● **WHAT YOU NEED TO DO**:
[1] Translate this sentence from the passage on securing digital bank cheque images into Spanish: "The process of transferring digital bank cheque image is done with the help of cheque truncation system."
[2] Write the next part of the passage on securing digital bank cheque images, starting after its last sentence.

● **TEXT EXTRACT**:
Begin
Abstract
The computer system represents data in various format viz (i) Audio, (ii) Video, (iii) Text, (iv) Message, and (v) Image format. There are many ways through which, data can be easily transferred. The process of transferring digital bank cheque image is done with the help of cheque truncation system. It transfers cheque from home branch to clearing bank branch for faster clearance of customer cheque. This helps the banking system to keep transparency of transaction. During the flow of digital bank cheque image, there may be possibility of various attacks like, Cropping, JPEG compression, Median filtering, Gaussian Blur noise, Rotation, Salt & Pepper noise, etc. This arise the issues of copyright protection and security for digital bank cheque image. In this research work, The Combination of Digital Image Watermarking Using Neural Network and Advanced Encryption and Decryption Technique is Used for Providing Copyright Protection & Security Technique to Digital Bank Cheque Image.
Introduction
This Digital technology services are classified on the basis of various types of circuits. Such as dedicated & switched circuits [1–3]. There are many types’ digital data which are transfer from source to destination based on these circuits. Digital signal has to maintain constant frequency transferring the data. There are different formats used to represent data viz. (i) image, (ii), text, (iii) audio, (iv) video, (v) numbers, (vi) different special case characters, etc. During transmission of these data, the encoding procedure is carried out to transfer over a channel. There are many users who are connected to channel for accessing the data and transferring data. To maintain the security for data, there is need of encryption and decryption techniques.
End
● **SUPPLIED INFORMATION**:
Begin
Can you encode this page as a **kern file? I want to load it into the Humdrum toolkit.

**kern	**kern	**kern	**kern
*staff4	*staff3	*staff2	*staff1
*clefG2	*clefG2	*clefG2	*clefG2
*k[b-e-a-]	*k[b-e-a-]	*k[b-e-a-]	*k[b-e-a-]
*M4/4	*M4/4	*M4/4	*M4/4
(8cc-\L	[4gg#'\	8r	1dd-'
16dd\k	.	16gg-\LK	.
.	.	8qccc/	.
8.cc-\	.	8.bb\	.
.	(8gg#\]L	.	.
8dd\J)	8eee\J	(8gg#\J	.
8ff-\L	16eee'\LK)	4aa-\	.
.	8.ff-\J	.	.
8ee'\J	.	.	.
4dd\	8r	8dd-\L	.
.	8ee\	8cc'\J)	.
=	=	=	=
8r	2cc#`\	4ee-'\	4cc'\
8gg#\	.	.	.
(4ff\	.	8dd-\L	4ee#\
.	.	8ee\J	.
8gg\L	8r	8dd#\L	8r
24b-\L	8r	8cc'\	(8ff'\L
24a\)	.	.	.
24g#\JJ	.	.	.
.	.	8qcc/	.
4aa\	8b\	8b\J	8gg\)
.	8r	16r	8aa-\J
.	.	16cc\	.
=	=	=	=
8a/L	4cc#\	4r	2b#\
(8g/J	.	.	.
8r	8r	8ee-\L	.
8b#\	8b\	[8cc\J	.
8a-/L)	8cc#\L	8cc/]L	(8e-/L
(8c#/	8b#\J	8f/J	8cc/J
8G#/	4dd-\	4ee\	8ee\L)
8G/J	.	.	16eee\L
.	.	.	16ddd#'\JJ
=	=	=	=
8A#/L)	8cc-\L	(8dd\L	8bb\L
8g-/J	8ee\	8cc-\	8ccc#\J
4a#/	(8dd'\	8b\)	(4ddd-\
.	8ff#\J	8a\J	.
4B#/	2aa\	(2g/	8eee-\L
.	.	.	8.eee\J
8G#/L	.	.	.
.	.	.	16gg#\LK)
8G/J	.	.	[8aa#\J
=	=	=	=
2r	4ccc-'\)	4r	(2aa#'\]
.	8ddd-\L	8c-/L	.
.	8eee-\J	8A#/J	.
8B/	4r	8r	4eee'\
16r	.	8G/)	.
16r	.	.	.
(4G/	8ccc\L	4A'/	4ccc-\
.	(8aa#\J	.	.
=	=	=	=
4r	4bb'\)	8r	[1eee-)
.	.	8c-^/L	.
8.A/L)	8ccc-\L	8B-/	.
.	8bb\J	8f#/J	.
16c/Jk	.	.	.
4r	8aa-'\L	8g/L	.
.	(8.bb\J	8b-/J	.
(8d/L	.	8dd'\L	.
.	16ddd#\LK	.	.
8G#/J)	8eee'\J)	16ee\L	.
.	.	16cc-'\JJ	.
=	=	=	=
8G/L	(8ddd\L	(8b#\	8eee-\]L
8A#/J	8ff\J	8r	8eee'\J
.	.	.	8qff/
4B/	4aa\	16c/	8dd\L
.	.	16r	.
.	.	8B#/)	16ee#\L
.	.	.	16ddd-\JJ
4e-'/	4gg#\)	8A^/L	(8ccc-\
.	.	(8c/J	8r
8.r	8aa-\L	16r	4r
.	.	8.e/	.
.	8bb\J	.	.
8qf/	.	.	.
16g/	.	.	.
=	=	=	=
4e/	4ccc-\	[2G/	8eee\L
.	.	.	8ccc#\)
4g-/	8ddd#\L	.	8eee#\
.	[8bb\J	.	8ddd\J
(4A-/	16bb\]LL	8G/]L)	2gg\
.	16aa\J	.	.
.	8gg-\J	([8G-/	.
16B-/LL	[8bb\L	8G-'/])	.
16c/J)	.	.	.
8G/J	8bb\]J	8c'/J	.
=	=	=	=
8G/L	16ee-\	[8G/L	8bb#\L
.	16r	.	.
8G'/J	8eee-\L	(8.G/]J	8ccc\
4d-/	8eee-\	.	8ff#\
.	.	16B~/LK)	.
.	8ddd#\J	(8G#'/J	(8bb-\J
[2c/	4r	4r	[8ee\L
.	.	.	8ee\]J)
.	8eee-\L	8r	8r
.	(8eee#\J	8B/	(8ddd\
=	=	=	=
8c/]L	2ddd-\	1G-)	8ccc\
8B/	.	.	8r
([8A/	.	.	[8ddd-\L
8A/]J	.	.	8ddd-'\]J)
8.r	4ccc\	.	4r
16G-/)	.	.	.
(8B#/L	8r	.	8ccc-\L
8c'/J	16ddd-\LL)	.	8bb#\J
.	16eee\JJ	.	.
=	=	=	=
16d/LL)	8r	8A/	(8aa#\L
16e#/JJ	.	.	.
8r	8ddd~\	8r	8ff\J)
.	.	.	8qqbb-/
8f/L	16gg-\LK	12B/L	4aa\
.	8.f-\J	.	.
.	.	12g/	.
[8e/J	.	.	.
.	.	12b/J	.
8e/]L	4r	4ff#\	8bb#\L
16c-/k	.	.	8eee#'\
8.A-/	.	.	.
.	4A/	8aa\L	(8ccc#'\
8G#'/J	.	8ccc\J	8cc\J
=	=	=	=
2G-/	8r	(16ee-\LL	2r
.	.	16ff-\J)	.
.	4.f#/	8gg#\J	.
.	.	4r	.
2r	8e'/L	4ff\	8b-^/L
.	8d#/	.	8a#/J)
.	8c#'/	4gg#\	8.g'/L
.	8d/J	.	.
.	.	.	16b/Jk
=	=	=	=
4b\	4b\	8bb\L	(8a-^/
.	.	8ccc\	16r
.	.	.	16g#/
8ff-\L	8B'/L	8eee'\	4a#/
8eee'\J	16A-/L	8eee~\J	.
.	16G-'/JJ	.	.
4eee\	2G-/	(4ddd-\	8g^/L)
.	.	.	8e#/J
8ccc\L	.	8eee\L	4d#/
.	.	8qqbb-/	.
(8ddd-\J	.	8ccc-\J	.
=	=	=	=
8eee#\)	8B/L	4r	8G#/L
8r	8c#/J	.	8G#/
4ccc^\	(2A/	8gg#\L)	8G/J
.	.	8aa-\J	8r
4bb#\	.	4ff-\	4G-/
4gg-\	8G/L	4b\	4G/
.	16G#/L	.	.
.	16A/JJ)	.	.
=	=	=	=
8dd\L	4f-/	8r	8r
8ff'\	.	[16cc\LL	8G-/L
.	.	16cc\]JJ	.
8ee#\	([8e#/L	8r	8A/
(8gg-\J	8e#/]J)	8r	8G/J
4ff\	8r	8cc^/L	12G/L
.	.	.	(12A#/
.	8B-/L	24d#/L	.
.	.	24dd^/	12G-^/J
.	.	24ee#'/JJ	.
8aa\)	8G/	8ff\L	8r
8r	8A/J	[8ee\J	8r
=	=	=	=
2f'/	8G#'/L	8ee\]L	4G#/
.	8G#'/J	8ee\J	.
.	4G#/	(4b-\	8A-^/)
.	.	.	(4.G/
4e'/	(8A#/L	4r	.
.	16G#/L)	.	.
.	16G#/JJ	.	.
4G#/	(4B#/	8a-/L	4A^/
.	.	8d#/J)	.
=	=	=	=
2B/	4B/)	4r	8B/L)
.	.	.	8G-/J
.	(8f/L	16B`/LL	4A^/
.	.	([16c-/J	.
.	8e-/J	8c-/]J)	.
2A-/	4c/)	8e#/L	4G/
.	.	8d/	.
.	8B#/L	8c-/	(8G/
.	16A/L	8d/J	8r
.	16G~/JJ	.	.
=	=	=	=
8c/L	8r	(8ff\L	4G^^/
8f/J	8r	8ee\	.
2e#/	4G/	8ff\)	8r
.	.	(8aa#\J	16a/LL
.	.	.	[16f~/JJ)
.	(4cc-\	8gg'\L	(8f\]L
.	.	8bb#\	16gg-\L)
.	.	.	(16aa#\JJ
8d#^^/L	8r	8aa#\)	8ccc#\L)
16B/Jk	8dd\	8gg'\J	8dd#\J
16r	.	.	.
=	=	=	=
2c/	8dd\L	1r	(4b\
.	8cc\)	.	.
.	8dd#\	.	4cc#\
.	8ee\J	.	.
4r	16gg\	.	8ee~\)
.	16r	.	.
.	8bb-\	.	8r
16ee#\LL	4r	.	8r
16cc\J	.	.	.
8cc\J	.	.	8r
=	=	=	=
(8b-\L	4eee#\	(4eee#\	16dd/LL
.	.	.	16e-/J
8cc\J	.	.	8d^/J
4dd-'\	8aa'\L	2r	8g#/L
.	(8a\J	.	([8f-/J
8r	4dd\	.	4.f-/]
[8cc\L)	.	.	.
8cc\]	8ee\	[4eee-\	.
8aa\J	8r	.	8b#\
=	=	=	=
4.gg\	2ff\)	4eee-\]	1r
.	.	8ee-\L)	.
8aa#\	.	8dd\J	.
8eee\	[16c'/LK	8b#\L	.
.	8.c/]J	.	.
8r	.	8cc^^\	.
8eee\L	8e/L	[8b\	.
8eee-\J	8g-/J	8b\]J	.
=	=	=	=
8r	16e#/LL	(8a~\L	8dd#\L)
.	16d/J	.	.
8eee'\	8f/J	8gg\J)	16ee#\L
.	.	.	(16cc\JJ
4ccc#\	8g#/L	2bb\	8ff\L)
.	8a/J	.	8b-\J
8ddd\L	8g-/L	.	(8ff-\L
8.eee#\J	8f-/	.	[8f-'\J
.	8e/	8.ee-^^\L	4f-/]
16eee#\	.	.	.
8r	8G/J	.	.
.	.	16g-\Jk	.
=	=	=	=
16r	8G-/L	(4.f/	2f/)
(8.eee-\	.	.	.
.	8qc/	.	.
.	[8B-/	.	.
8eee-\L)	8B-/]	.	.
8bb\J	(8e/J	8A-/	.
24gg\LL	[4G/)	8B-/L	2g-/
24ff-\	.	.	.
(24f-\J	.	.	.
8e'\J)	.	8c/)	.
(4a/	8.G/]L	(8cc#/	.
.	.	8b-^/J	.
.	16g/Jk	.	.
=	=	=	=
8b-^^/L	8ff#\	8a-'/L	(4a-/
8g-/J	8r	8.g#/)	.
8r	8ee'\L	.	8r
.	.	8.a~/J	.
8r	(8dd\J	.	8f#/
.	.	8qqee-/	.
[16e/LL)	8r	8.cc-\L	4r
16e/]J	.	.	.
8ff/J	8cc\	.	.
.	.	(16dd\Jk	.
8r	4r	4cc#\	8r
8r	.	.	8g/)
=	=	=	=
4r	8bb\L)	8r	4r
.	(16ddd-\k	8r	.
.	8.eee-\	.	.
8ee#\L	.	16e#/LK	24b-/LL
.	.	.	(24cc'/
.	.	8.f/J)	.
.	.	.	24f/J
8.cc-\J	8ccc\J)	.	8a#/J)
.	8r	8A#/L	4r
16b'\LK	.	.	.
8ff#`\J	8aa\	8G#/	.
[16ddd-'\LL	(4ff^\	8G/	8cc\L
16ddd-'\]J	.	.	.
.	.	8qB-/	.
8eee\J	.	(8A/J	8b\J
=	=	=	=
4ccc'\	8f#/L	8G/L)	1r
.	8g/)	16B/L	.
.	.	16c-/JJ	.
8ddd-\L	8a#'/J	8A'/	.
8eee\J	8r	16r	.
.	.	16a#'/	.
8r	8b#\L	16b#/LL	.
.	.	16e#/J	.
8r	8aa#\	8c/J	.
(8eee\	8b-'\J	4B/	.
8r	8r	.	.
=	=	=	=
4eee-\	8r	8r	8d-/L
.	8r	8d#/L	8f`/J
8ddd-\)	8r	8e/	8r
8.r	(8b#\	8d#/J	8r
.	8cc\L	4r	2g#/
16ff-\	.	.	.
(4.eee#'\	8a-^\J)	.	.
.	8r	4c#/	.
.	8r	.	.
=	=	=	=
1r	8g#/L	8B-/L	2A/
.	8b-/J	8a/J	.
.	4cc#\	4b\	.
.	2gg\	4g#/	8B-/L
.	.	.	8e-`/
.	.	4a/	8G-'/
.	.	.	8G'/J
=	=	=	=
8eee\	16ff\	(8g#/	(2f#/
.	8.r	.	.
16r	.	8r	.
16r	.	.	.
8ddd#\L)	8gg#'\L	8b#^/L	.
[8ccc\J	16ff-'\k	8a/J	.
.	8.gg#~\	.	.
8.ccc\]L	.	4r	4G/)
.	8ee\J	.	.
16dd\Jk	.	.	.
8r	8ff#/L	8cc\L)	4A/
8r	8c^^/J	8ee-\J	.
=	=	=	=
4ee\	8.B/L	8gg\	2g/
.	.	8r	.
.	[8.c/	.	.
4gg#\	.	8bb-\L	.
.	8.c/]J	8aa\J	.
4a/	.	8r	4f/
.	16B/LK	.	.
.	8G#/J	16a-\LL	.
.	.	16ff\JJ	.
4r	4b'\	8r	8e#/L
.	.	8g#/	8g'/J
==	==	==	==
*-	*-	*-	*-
End
● **ANSWERS**:
[1] El proceso de transferencia de la imagen digital del cheque bancario se realiza con la ayuda del sistema de truncamiento de cheques.

[2]
Recently, many banks are providing online services to the customer at minimum charges. However, the payments through cheques provided by bank don’t apply any charges to the bank customer. The bank cheques are cleared using cheque truncation of the system, which avoids the physical work of the employee [4]. This raised the issue of digital security of bank cheque. The security and safe transmission of digital of bank cheque can be done by proving service like encryption and decryption techniques. Similarly, the authentication and copyright protection service to bank cheque can be provided by using digital image watermarking. In this research, 256 bits key AES technique is used for encryption and decryption and neural network is used for digital bank cheque image watermarking. By using these two techniques, one can provide strong security, copyright protection and authorization to digital bank cheque image. The performance and analysis of this research can be done by implementing attack like salt & pepper noise, rotation by 45°, Gaussian blur, median filter, cropping, JPEG compression and normal mode attack [5–12].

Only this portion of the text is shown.